* _Exercise instructions_
Give back every record exactly, images excluded.

┄┄┄┄┄┄┄┄┄┄┄┄┄┄┄┄┄┄┄┄

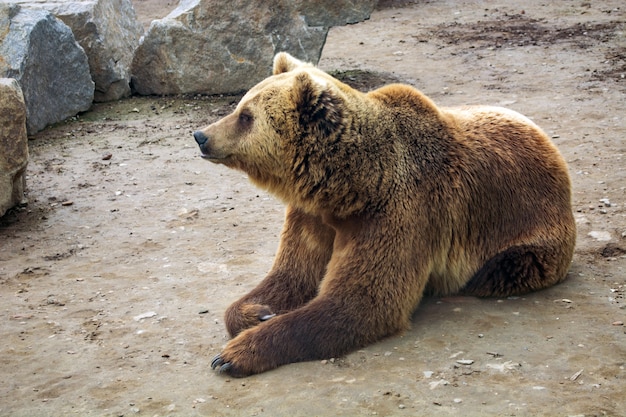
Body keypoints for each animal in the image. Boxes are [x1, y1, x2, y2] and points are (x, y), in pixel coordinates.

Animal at [191, 52, 576, 376]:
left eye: (246, 116)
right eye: (240, 106)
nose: (200, 135)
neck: (348, 187)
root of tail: (550, 145)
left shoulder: (398, 210)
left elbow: (363, 302)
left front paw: (235, 353)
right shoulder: (312, 214)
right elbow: (292, 275)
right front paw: (256, 312)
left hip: (528, 230)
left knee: (502, 268)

┄┄┄┄┄┄┄┄┄┄┄┄┄┄┄┄┄┄┄┄

* _Written reply_
Body keypoints for each animal in the image. Boxes are [x1, y1, x2, y2] and points are (x, y), in pixel coordinates.

Animal at [191, 52, 576, 376]:
left eye: (246, 116)
right eye: (240, 106)
nose: (200, 135)
neck: (348, 187)
root of tail: (550, 145)
left shoulder: (398, 210)
left elbow: (363, 302)
left front paw: (235, 353)
right shoulder: (312, 214)
right elbow: (292, 275)
right front paw: (256, 312)
left hip: (528, 230)
left knee: (502, 268)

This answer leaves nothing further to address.